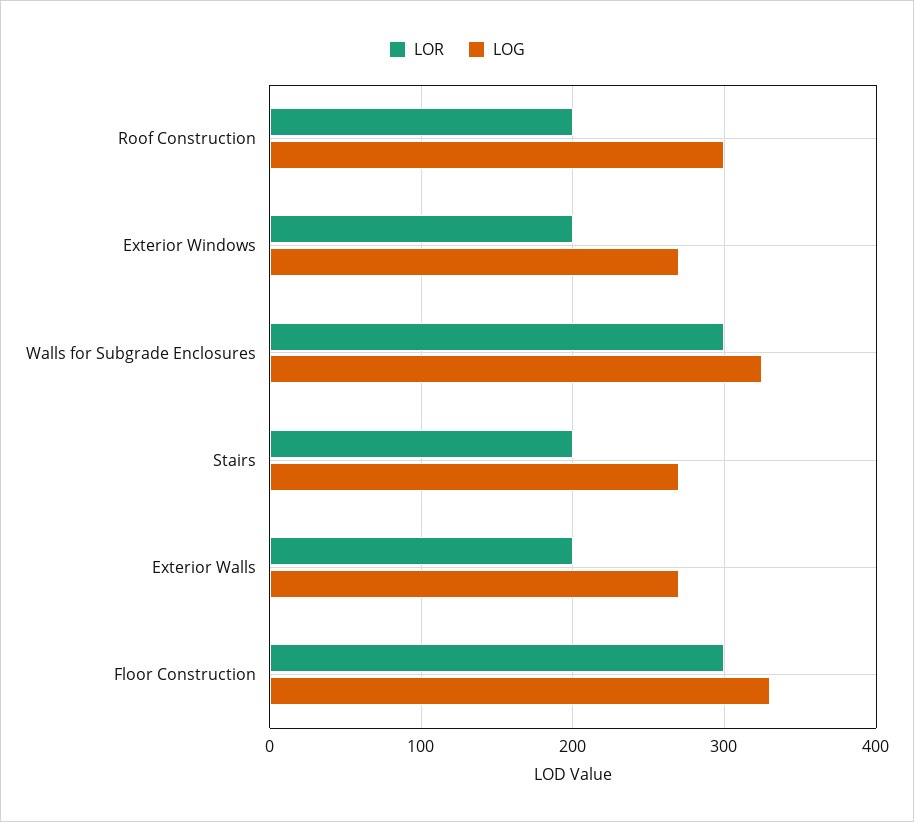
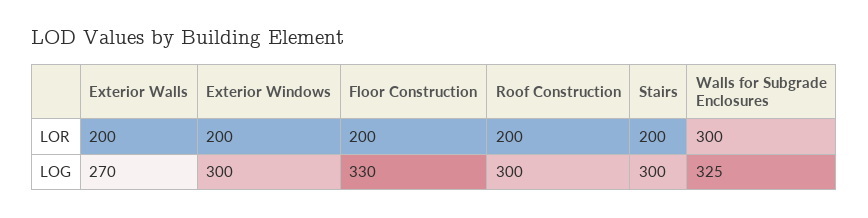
  {
    "LOR": {
      "Roof Construction": 200,
      "Exterior Windows": 200,
      "Walls for Subgrade Enclosures": 300,
      "Stairs": 200,
      "Exterior Walls": 200,
-     "Floor Construction": 300
+     "Floor Construction": 200
    },
    "LOG": {
      "Roof Construction": 300,
-     "Exterior Windows": 270,
+     "Exterior Windows": 300,
      "Walls for Subgrade Enclosures": 325,
-     "Stairs": 270,
+     "Stairs": 300,
      "Exterior Walls": 270,
      "Floor Construction": 330
    }
  }

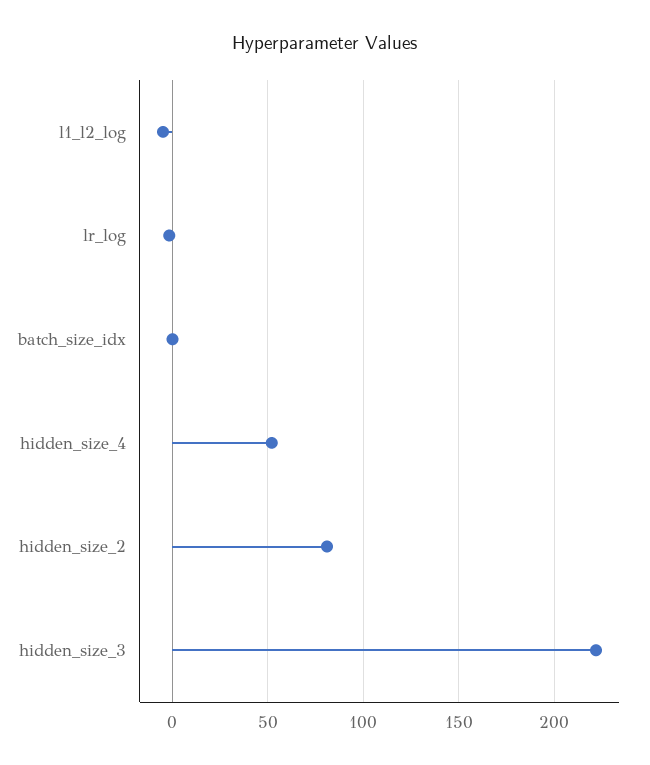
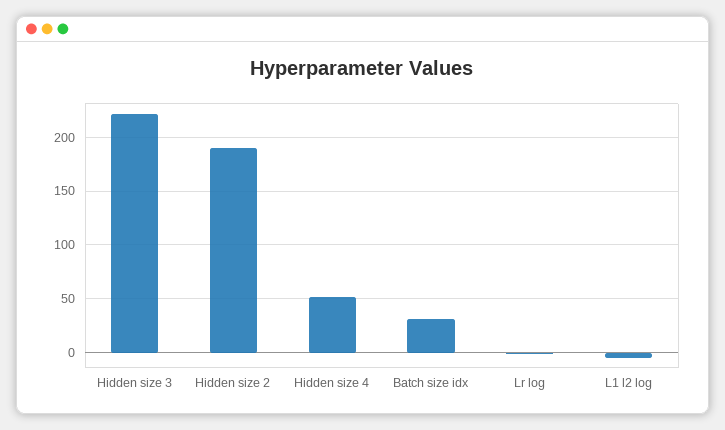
  {
    "l1_l2_log": -5,
    "lr_log": 0,
-   "batch_size_idx": 0,
+   "batch_size_idx": 30,
    "hidden_size_4": 50,
-   "hidden_size_2": 80,
+   "hidden_size_2": 190,
    "hidden_size_3": 220
  }

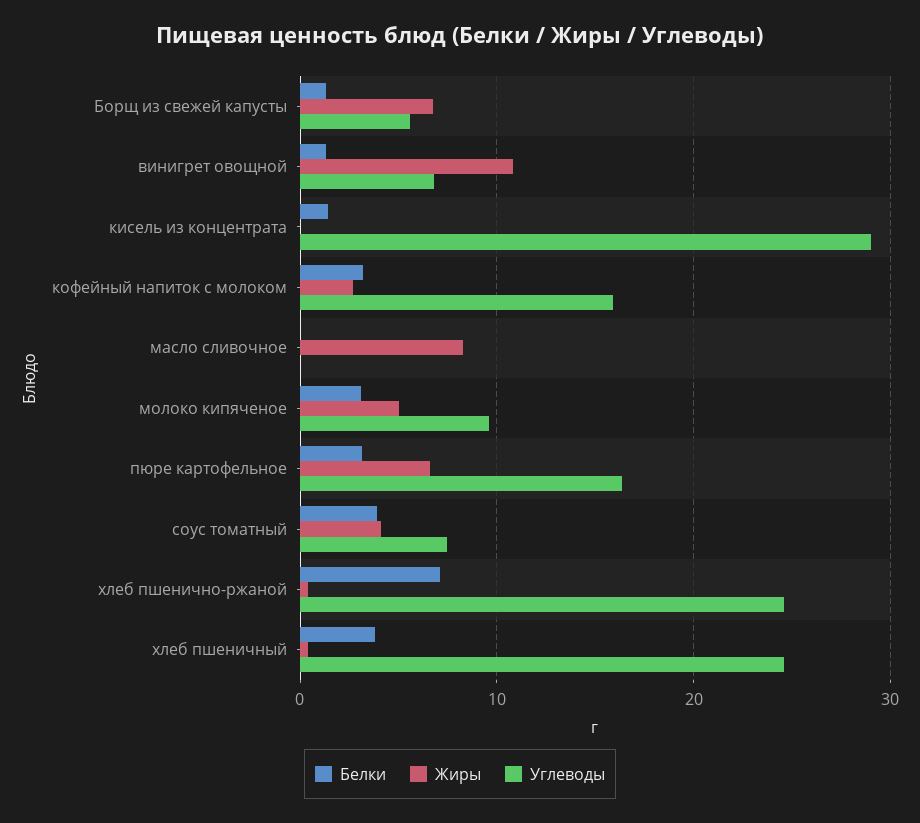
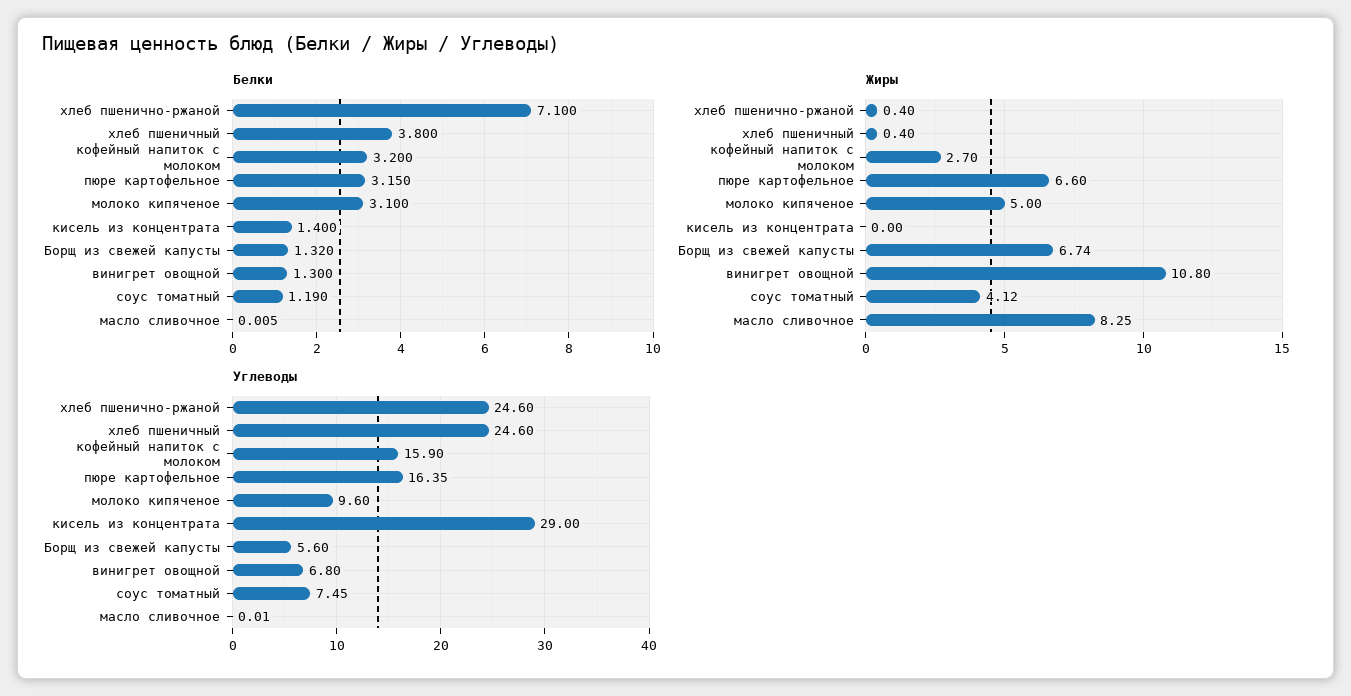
  {
    "Белки": {
      "Борщ из свежей капусты": 1.32,
      "винигрет овощной": 1.3,
      "кисель из концентрата": 1.4,
      "кофейный напиток с молоком": 3.2,
      "масло сливочное": 0.005,
      "молоко кипяченое": 3.1,
      "пюре картофельное": 3.15,
-     "соус томатный": 4,
+     "соус томатный": 1.19,
      "хлеб пшенично-ржаной": 7.1,
      "хлеб пшеничный": 3.8
    },
    "Жиры": {
      "Борщ из свежей капусты": 6.74,
      "винигрет овощной": 10.8,
      "кисель из концентрата": 0,
      "кофейный напиток с молоком": 2.7,
      "масло сливочное": 8.25,
      "молоко кипяченое": 5,
      "пюре картофельное": 6.6,
      "соус томатный": 4.12,
      "хлеб пшенично-ржаной": 0.4,
      "хлеб пшеничный": 0.4
    },
    "Углеводы": {
      "Борщ из свежей капусты": 5.6,
      "винигрет овощной": 6.8,
      "кисель из концентрата": 29,
      "кофейный напиток с молоком": 15.9,
      "масло сливочное": 0.01,
      "молоко кипяченое": 9.6,
      "пюре картофельное": 16.35,
      "соус томатный": 7.45,
      "хлеб пшенично-ржаной": 24.6,
      "хлеб пшеничный": 24.6
    }
  }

Task to carry out >>
Your answer must be the records above, word for word, with every picture left out.

The completed task >>
  {
    "LOR": {
      "Roof Construction": 200,
      "Exterior Windows": 200,
      "Walls for Subgrade Enclosures": 300,
      "Stairs": 200,
      "Exterior Walls": 200,
-     "Floor Construction": 300
+     "Floor Construction": 200
    },
    "LOG": {
      "Roof Construction": 300,
-     "Exterior Windows": 270,
+     "Exterior Windows": 300,
      "Walls for Subgrade Enclosures": 325,
-     "Stairs": 270,
+     "Stairs": 300,
      "Exterior Walls": 270,
      "Floor Construction": 330
    }
  }

  {
    "l1_l2_log": -5,
    "lr_log": 0,
-   "batch_size_idx": 0,
+   "batch_size_idx": 30,
    "hidden_size_4": 50,
-   "hidden_size_2": 80,
+   "hidden_size_2": 190,
    "hidden_size_3": 220
  }

  {
    "Белки": {
      "Борщ из свежей капусты": 1.32,
      "винигрет овощной": 1.3,
      "кисель из концентрата": 1.4,
      "кофейный напиток с молоком": 3.2,
      "масло сливочное": 0.005,
      "молоко кипяченое": 3.1,
      "пюре картофельное": 3.15,
-     "соус томатный": 4,
+     "соус томатный": 1.19,
      "хлеб пшенично-ржаной": 7.1,
      "хлеб пшеничный": 3.8
    },
    "Жиры": {
      "Борщ из свежей капусты": 6.74,
      "винигрет овощной": 10.8,
      "кисель из концентрата": 0,
      "кофейный напиток с молоком": 2.7,
      "масло сливочное": 8.25,
      "молоко кипяченое": 5,
      "пюре картофельное": 6.6,
      "соус томатный": 4.12,
      "хлеб пшенично-ржаной": 0.4,
      "хлеб пшеничный": 0.4
    },
    "Углеводы": {
      "Борщ из свежей капусты": 5.6,
      "винигрет овощной": 6.8,
      "кисель из концентрата": 29,
      "кофейный напиток с молоком": 15.9,
      "масло сливочное": 0.01,
      "молоко кипяченое": 9.6,
      "пюре картофельное": 16.35,
      "соус томатный": 7.45,
      "хлеб пшенично-ржаной": 24.6,
      "хлеб пшеничный": 24.6
    }
  }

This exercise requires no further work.